26. Juni: Warum Deutschland an Bruno den Bären erinnert
26. Juni: Ein Tag der ungewöhnlichen Gedenktage und Feiern weltweit
Der 26. Juni ist ein Tag mit mehreren kuriosen Anlässen rund um den Globus. In Deutschland wird an diesem Tag der Bärengedenktag begangen – eine feierliche Erinnerung an ein seltenes Naturereignis. Währenddessen feiert Kanada den Nationalen Kanutag, und in den USA stehen mit dem Nationalen Schokoladenpudding-Tag und dem Tag der tropischen Cocktails eher genussvolle Anlässe auf dem Programm.
Der Bärengedenktag wurde 2007 von der Deutschen Bärenstiftung ins Leben gerufen. Er erinnert an Bruno, einen Braunbären, der auch unter dem Namen JJ1 bekannt war und am 26. Juni 2006 in der Nähe der Rotwand im bayerischen Spitzingsee-Gebiet getötet wurde.
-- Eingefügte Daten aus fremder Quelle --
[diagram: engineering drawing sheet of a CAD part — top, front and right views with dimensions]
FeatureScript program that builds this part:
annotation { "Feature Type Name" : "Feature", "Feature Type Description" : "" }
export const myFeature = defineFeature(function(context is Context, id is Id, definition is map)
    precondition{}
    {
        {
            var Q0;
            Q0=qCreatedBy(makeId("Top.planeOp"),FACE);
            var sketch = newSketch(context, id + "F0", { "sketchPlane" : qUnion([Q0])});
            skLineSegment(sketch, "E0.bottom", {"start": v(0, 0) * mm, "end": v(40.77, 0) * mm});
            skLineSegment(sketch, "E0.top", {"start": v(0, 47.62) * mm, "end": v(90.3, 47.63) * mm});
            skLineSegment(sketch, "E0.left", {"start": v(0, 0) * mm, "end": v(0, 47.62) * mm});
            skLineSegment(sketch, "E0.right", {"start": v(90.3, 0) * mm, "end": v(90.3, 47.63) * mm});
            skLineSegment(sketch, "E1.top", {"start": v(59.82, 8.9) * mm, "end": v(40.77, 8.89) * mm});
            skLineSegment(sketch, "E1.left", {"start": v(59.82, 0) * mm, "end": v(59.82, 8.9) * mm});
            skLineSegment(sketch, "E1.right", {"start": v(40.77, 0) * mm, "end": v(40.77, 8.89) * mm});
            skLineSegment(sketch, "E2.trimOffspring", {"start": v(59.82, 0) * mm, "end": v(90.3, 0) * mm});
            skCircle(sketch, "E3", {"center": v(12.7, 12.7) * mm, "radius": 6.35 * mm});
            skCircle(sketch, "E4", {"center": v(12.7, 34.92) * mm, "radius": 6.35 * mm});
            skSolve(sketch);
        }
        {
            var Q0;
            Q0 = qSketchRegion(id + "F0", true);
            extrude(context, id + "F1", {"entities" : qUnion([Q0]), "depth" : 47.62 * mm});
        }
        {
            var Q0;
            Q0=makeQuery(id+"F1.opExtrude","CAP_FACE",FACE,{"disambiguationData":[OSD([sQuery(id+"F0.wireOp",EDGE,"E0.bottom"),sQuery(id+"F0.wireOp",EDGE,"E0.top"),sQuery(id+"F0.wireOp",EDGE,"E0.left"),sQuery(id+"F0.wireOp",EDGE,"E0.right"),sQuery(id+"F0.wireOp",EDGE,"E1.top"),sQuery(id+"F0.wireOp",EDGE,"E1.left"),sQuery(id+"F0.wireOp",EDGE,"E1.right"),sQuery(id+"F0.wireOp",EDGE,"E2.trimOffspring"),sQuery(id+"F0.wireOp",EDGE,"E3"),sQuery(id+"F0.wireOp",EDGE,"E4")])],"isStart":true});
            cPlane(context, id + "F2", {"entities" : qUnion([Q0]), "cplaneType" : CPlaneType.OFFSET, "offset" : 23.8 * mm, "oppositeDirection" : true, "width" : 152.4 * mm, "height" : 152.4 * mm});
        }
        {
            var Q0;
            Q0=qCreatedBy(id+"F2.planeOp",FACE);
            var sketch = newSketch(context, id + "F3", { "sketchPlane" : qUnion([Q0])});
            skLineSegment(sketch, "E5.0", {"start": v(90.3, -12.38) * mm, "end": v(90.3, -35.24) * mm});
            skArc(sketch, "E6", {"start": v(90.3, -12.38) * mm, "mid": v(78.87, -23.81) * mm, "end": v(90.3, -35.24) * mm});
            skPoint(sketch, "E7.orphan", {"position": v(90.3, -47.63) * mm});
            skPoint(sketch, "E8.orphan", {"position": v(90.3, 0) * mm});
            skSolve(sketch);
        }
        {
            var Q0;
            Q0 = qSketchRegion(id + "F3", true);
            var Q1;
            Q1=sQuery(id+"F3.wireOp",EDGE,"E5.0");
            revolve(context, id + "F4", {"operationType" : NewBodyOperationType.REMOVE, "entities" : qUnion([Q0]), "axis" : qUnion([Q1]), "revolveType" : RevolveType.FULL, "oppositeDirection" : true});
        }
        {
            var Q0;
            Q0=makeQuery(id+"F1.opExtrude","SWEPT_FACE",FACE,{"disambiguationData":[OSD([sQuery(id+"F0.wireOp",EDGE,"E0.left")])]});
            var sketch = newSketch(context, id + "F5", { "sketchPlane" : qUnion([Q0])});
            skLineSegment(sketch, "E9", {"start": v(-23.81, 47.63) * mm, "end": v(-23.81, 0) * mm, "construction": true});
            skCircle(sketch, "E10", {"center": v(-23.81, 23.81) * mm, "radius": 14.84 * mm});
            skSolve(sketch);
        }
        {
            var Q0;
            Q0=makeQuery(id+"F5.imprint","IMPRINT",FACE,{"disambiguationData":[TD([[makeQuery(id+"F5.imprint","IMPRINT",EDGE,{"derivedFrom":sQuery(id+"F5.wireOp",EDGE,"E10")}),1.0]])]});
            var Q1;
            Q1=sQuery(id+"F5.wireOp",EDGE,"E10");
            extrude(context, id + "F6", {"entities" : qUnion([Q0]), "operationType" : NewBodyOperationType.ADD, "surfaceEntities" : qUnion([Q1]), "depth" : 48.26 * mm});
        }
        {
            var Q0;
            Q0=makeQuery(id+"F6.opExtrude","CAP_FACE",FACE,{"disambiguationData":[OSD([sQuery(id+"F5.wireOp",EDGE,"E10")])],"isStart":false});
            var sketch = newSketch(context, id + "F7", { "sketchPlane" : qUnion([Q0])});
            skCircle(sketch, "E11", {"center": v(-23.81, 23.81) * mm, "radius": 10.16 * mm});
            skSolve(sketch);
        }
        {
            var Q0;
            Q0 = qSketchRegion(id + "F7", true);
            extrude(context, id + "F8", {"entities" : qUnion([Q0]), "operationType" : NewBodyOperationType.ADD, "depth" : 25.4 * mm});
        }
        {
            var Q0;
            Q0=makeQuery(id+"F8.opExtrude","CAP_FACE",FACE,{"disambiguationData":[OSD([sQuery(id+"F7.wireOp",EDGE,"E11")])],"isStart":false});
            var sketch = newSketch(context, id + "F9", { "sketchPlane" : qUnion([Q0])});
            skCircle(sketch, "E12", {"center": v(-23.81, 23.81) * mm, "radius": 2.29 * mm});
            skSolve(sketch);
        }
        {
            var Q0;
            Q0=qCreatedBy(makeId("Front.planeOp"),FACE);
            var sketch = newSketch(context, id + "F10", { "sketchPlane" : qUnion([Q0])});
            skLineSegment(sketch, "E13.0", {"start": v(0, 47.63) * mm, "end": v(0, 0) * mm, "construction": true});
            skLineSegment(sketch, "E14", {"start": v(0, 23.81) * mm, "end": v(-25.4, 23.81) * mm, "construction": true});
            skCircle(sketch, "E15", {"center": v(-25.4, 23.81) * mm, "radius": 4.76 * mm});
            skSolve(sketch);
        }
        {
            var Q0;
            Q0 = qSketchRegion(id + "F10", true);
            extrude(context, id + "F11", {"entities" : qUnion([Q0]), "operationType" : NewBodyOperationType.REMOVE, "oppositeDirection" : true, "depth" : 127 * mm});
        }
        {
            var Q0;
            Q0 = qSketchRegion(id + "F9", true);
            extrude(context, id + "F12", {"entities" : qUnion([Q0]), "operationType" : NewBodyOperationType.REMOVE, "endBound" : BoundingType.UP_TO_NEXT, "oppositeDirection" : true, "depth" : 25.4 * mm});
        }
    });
Bruno war der erste wildlebende Bär, der seit 1835 in Deutschland gesichtet wurde. Sein präparierter Körper ist heute im Museum Mensch und Natur in München ausgestellt. Der Gedenktag soll die Bevölkerung über eine mögliche Rückkehr der Bären nach Deutschland aufklären und die Akzeptanz für diese Tiere fördern.
Der Anlass steht in Verbindung mit anderen bärenbezogenen Tagen wie dem Winnie-Puh-Tag oder dem Internationalen Eisbärentag. Während Deutschland an diesem Tag über Artenschutz nachdenkt, begehen Kanada und die USA das Datum mit eher beschwingten Feierlichkeiten.
Der Bärengedenktag dient jedes Jahr als Mahnmal für Brunos Schicksal und die größere Thematik der Bärenwanderungen. Die Deutsche Bärenstiftung nutzt den Tag weiterhin, um das Bewusstsein für den Schutz dieser Tiere zu schärfen. Andernorts wird der 26. Juni mit kulturellen und kulinarischen Festen in verschiedenen Gemeinschaften begangen.